* EXCERPT PROVIDED:
--- START ---
Mozilla Foundation has released Firefox 115 to its stable channel. The update addresses several high-level vulnerabilities.
One of them, CVE-2023-37201, involved a use-after-free issue in WebRTC certificate generation.
“An attacker could have triggered a use-after-free condition when creating a WebRTC connection over HTTPS,” Mozilla wrote.
Another, CVE-2023-37202, is a use-after-free vulnerability resulting from a compartment mismatch in SpiderMonkey (the JavaScript engine used by Firefox).
“Cross-compartment wrappers wrapping a scripted proxy could have caused objects from other compartments to be stored in the main compartment resulting in a use-after-free,” reads the advisory.
Meanwhile, CVE-2023-37211 highlighted the memory safety bugs that were fixed in Firefox 115, ESR 102.13 and Thunderbird 102.13. Similarly, CVE-2023-37212 pertains to memory safety bugs fixed specifically in Firefox 115.
“Some of these bugs showed evidence of memory corruption, and we presume that with enough effort, some of these could have been exploited to run arbitrary code,” the company wrote.
--- END ---
* EXERCISE REQUIREMENTS: According to the Firefox 115 security text, what is SpiderMonkey? The material that comes next is separate from the Firefox 115 security text.

* DATA SECTION:
--- START ---
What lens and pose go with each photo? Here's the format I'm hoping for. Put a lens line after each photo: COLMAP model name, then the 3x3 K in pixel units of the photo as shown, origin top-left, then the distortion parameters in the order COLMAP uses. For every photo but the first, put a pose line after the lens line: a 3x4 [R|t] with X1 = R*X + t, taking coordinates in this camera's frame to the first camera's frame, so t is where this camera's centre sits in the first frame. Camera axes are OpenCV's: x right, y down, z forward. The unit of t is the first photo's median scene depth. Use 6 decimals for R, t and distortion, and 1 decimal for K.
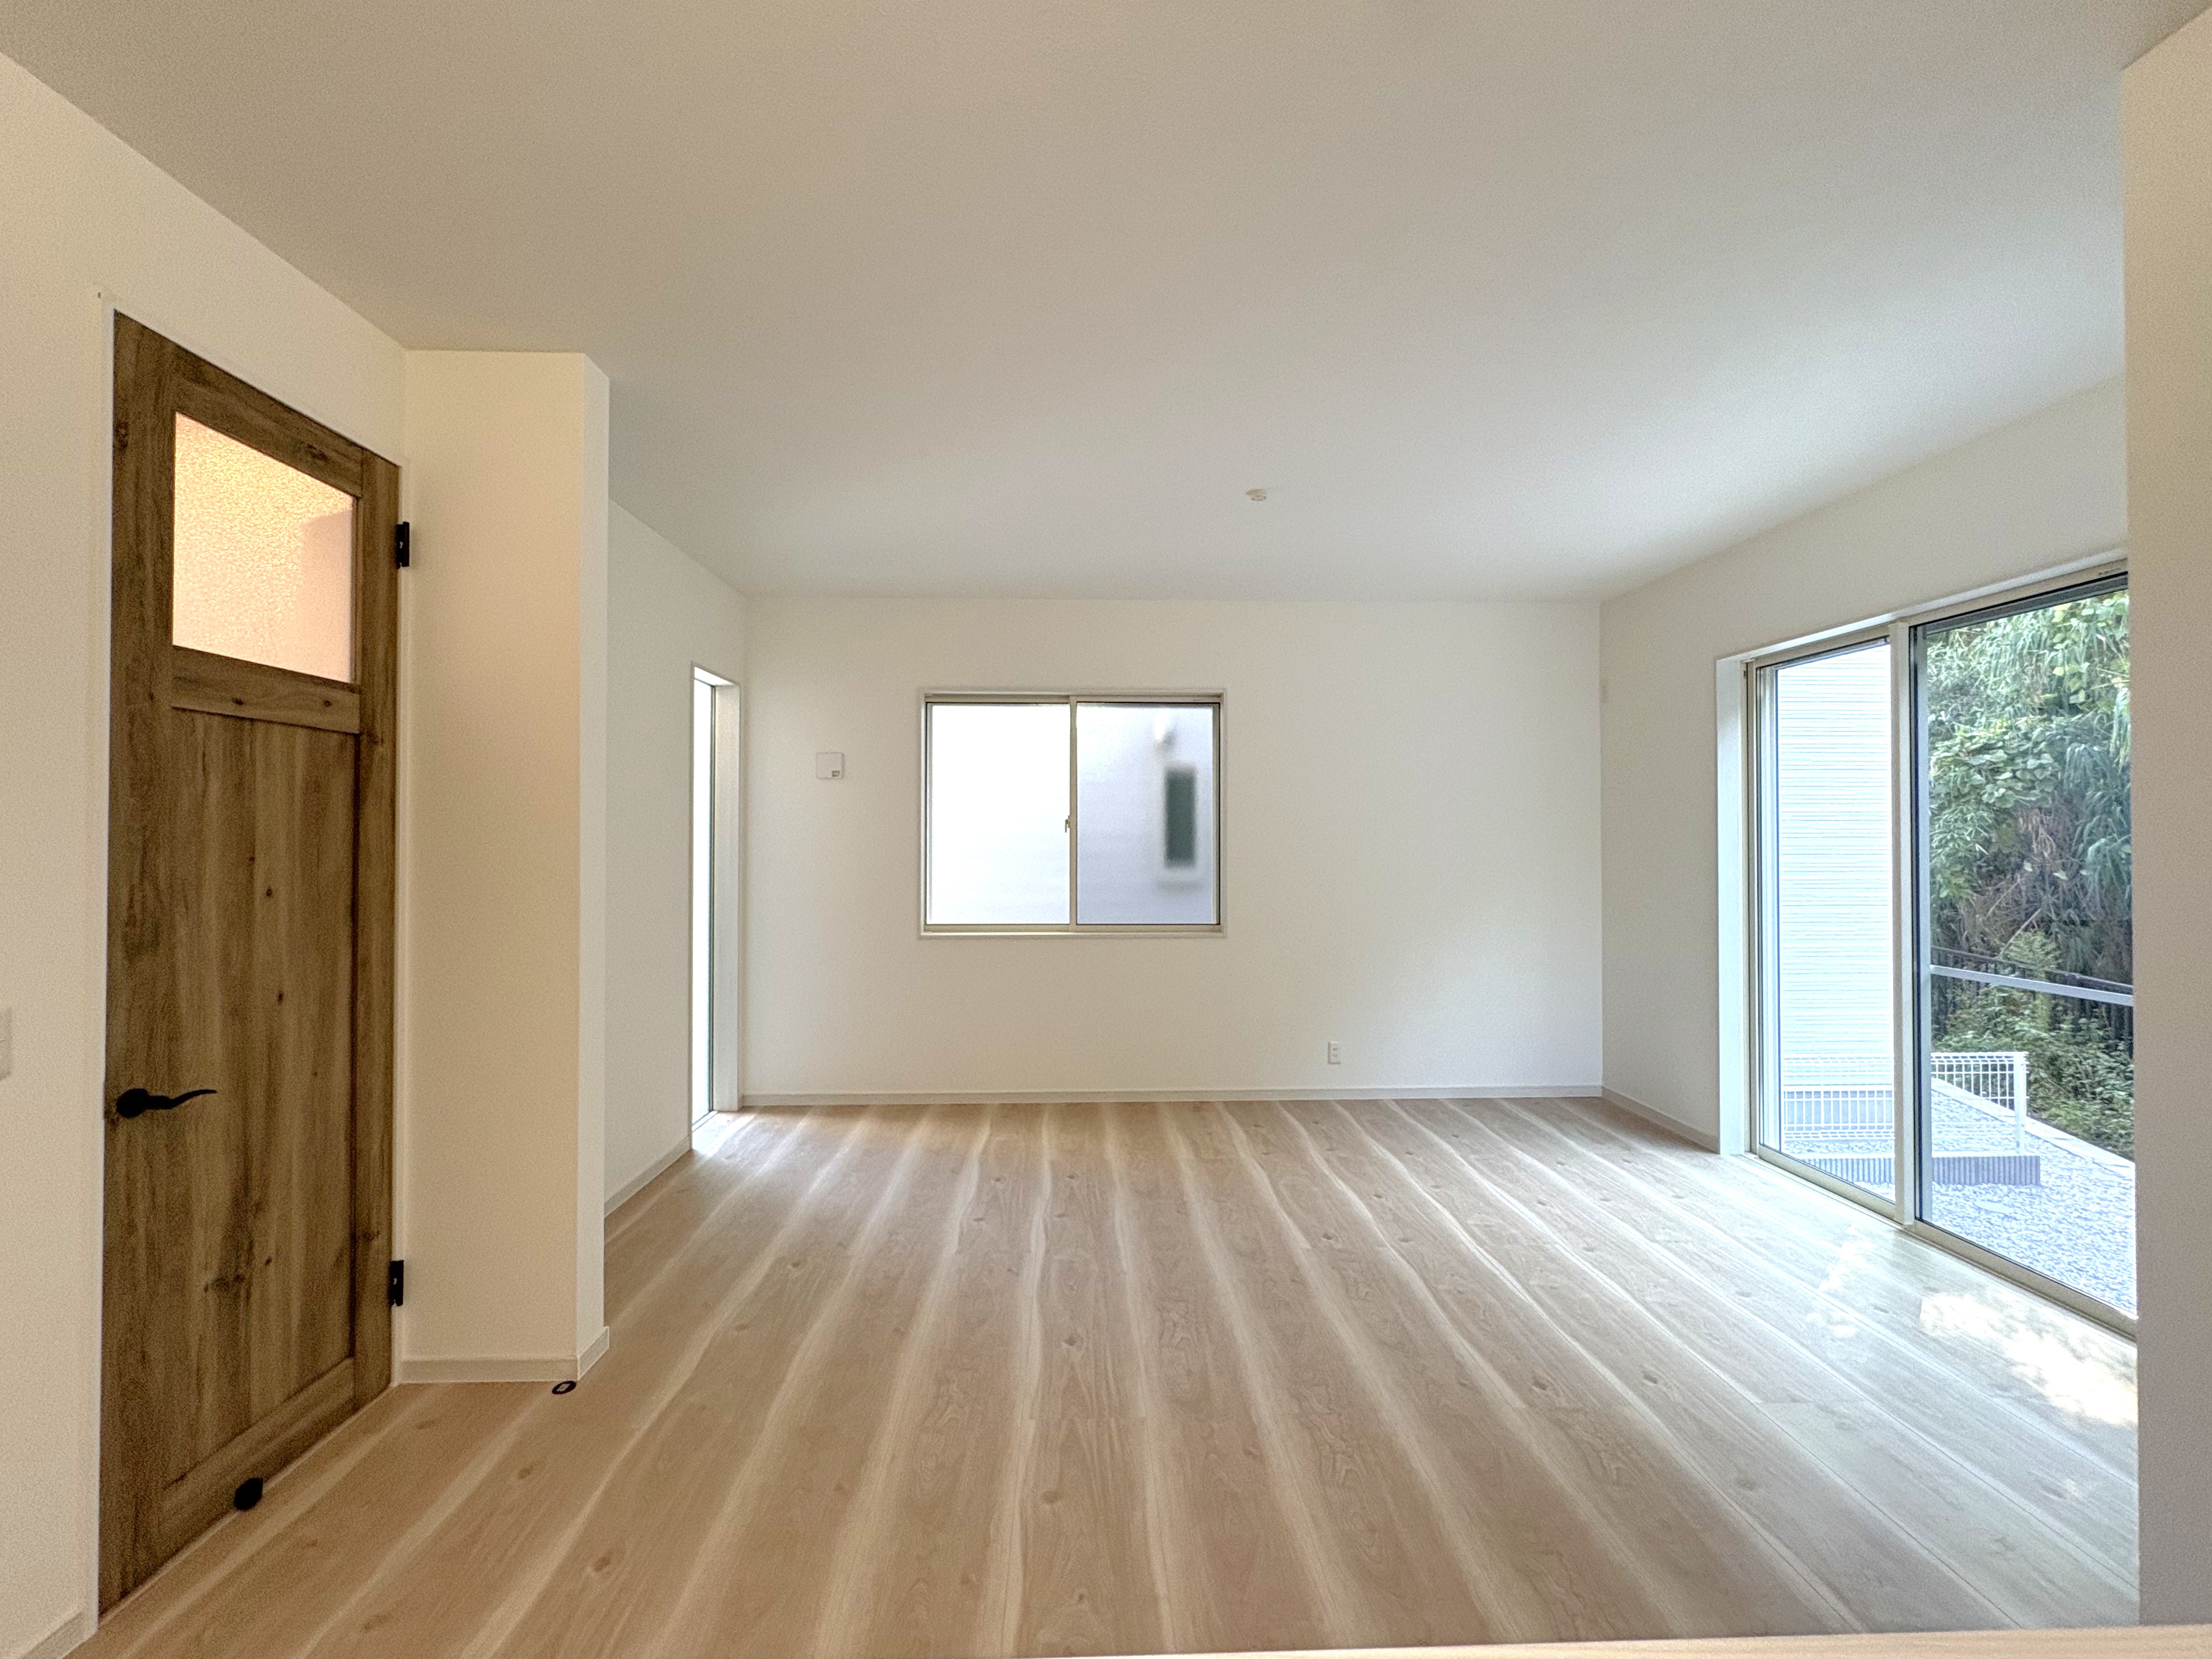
lens RADIAL K [[945.8, 0, 1110.9], [0, 945.8, 828.4], [0, 0, 1]] dist [-0.002452, -0.000042]
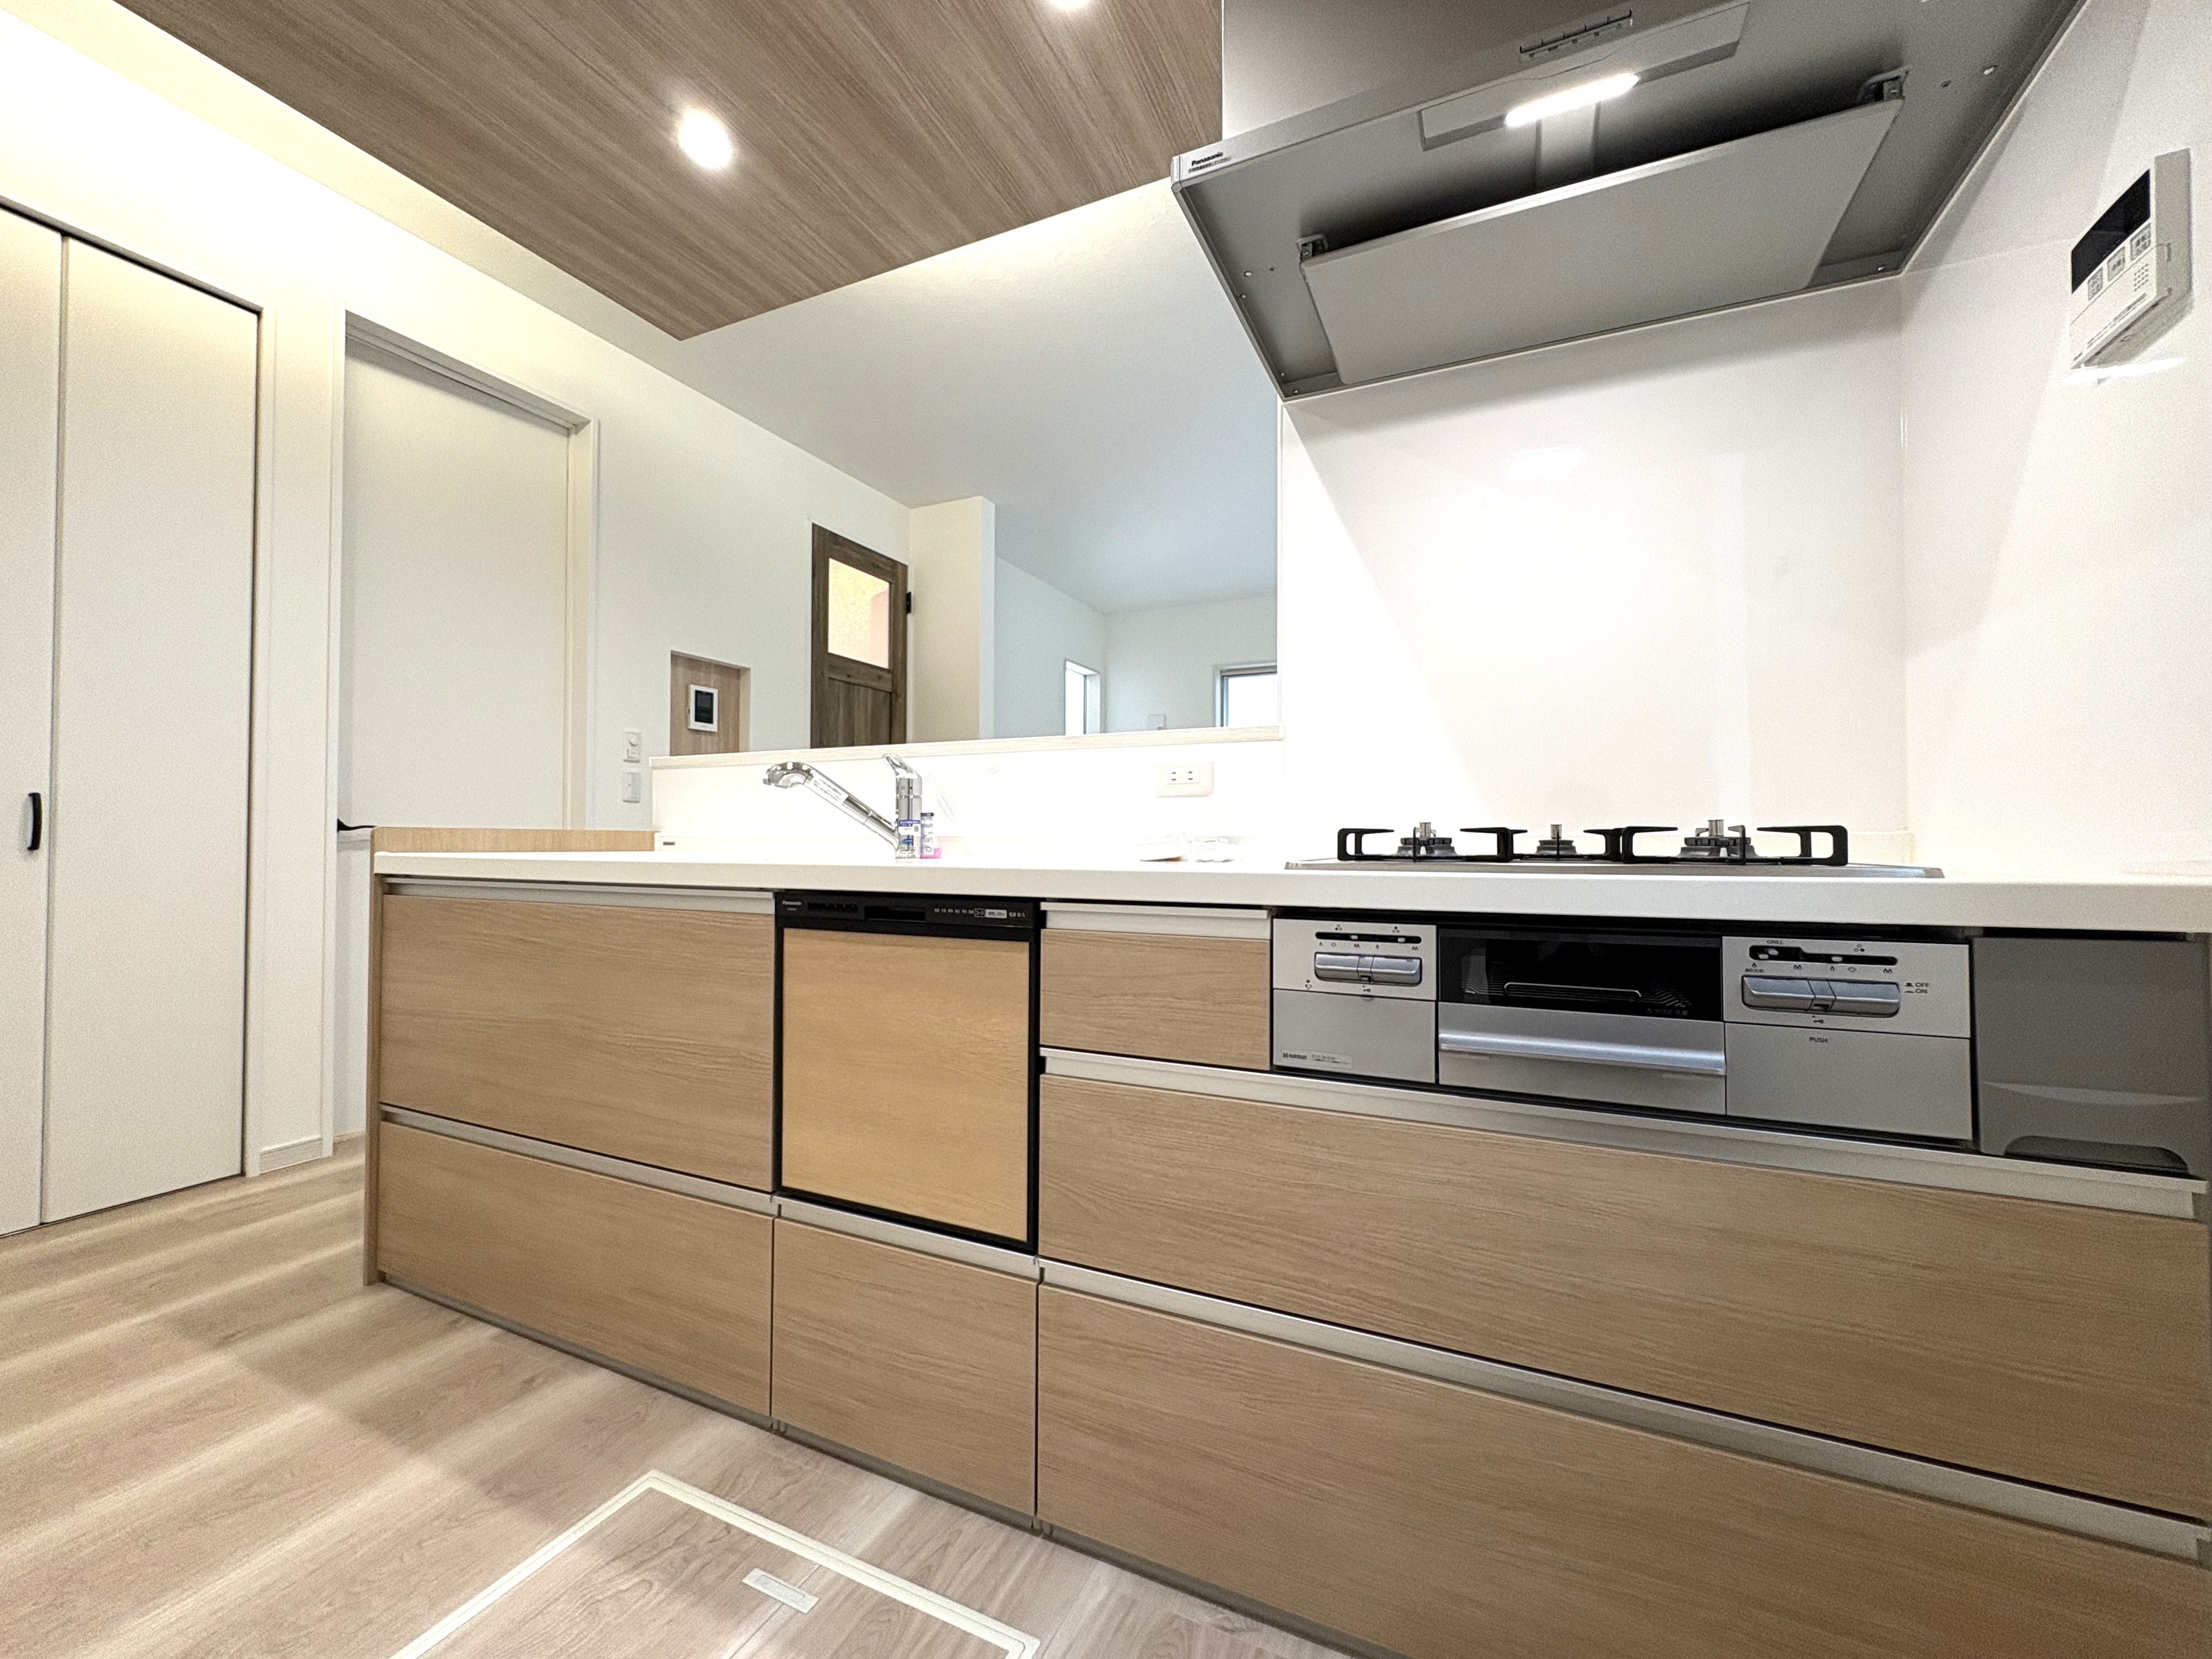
lens RADIAL K [[879.9, 0, 1093.3], [0, 879.9, 827.4], [0, 0, 1]] dist [-0.001611, 0.000336]
pose [[0.890218, 0.004128, -0.455517, 0.538344], [-0.002223, 0.999986, 0.004718, 0.200600], [0.455530, -0.003187, 0.890215, -0.588129]]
--- END ---
* THE ANSWER: SpiderMonkey is the JavaScript engine used by Firefox.